### Information given
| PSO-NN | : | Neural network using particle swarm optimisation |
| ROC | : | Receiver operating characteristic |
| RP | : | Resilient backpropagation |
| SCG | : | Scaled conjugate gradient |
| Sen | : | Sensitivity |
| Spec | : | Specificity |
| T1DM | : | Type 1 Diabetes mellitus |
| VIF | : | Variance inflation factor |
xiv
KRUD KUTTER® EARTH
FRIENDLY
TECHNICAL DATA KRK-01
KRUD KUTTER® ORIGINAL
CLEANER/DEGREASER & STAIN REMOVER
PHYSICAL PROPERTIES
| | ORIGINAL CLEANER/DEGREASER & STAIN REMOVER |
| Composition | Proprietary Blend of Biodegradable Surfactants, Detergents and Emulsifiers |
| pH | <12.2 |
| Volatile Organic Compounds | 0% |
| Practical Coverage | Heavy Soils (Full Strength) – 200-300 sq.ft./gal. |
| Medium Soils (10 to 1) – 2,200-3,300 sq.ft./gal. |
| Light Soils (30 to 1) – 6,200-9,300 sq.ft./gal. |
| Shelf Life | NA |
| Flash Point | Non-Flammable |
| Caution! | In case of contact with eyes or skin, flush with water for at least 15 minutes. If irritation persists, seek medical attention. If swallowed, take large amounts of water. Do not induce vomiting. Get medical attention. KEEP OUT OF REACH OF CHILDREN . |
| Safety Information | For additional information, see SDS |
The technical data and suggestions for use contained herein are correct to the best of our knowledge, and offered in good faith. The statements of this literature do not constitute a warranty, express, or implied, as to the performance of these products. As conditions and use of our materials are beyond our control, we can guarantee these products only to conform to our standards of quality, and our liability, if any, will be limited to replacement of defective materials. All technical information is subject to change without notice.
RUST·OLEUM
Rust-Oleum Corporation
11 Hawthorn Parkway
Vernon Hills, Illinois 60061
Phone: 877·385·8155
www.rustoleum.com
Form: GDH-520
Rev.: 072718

--

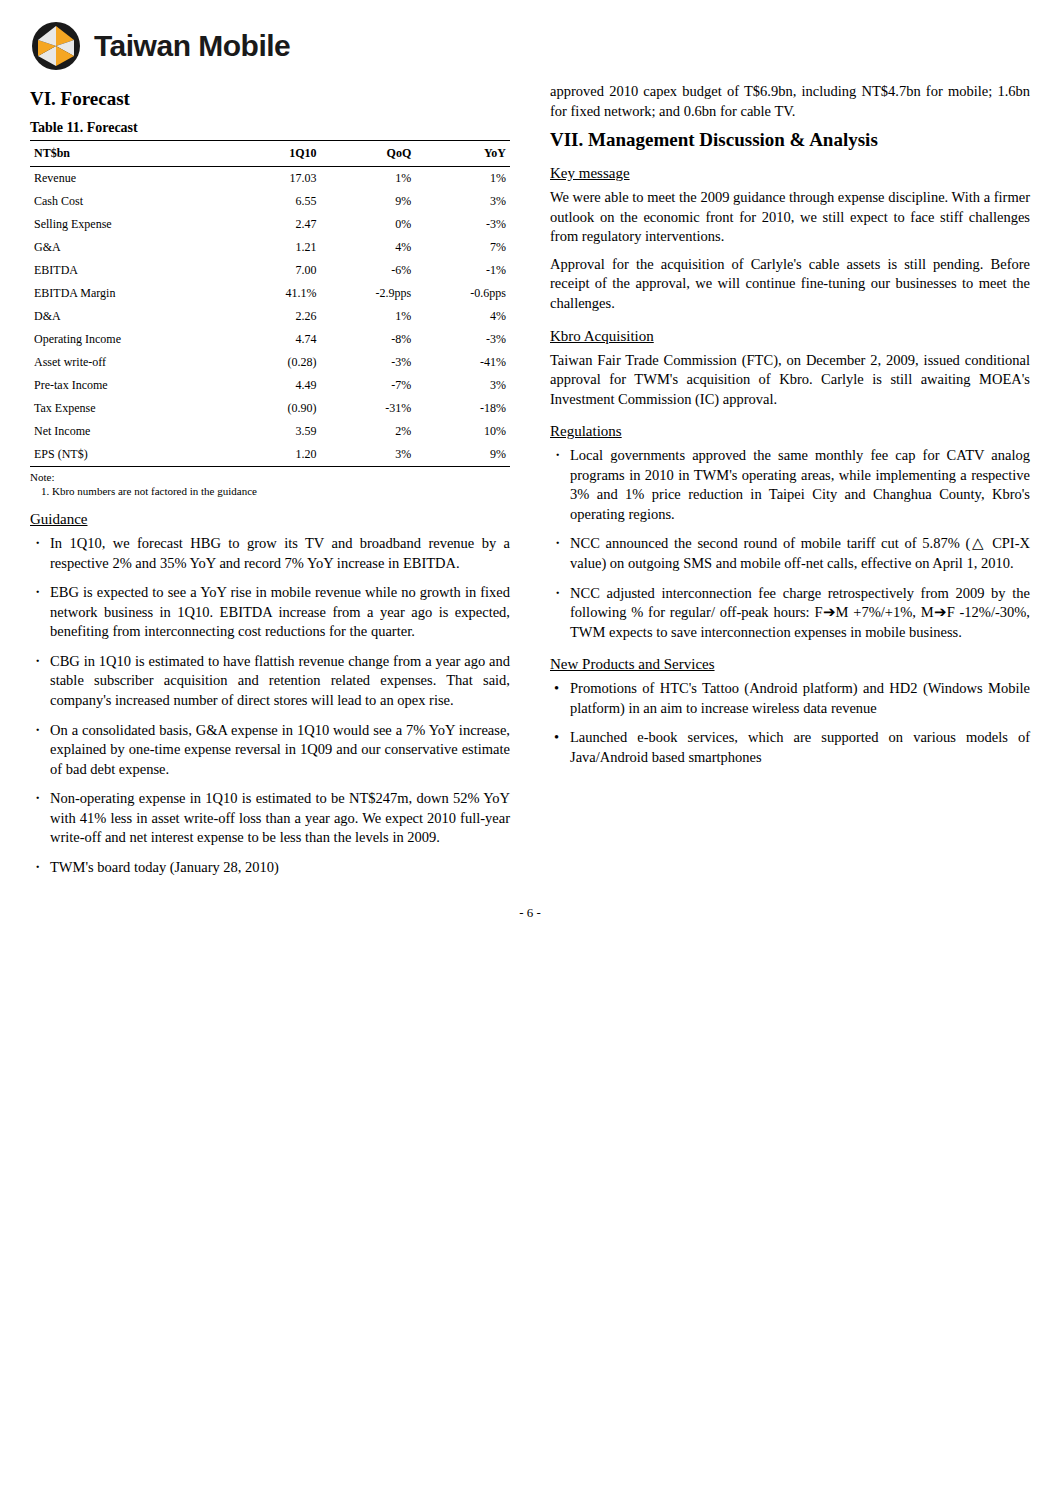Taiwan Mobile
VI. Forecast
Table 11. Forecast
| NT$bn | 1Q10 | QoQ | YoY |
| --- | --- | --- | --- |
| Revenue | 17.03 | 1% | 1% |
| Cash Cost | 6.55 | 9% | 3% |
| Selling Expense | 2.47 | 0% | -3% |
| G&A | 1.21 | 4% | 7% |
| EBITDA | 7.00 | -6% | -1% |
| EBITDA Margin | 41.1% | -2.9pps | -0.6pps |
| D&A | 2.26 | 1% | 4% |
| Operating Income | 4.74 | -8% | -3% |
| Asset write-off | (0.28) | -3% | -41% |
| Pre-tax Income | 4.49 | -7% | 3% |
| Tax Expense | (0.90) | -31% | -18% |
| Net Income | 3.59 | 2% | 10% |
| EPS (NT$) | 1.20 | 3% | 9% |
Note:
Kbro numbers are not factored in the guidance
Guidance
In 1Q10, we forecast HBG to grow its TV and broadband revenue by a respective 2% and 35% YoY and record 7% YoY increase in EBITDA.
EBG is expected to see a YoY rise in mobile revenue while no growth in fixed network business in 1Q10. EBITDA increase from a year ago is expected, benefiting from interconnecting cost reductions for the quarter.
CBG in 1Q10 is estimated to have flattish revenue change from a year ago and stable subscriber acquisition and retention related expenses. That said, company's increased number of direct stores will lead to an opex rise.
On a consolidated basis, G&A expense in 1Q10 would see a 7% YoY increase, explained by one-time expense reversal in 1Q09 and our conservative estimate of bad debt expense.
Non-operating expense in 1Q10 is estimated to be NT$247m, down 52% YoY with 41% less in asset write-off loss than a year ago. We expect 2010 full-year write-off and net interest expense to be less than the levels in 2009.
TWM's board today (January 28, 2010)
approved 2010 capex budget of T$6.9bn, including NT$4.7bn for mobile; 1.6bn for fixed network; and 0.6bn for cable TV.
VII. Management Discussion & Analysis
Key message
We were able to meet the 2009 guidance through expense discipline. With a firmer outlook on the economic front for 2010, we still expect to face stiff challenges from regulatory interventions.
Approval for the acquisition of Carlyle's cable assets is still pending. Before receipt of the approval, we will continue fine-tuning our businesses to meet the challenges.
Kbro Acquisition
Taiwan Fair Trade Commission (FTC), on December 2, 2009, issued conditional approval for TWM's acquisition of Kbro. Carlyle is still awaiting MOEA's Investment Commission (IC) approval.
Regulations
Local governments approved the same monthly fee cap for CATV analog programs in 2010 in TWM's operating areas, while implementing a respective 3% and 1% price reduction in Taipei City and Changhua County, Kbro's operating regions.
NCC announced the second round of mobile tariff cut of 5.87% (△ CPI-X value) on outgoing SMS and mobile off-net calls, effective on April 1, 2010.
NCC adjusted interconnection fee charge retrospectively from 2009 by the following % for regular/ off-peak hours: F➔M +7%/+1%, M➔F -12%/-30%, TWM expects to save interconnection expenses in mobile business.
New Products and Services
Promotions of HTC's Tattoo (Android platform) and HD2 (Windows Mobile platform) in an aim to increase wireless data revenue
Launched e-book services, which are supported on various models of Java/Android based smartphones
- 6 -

### Description of the task
Wherever a line of the data above contains "will", copy that line.

### Answer for the task
The technical data and suggestions for use contained herein are correct to the best of our knowledge, and offered in good faith. The statements of this literature do not constitute a warranty, express, or implied, as to the performance of these products. As conditions and use of our materials are beyond our control, we can guarantee these products only to conform to our standards of quality, and our liability, if any, will be limited to replacement of defective materials. All technical information is subject to change without notice.
CBG in 1Q10 is estimated to have flattish revenue change from a year ago and stable subscriber acquisition and retention related expenses. That said, company's increased number of direct stores will lead to an opex rise.
Approval for the acquisition of Carlyle's cable assets is still pending. Before receipt of the approval, we will continue fine-tuning our businesses to meet the challenges.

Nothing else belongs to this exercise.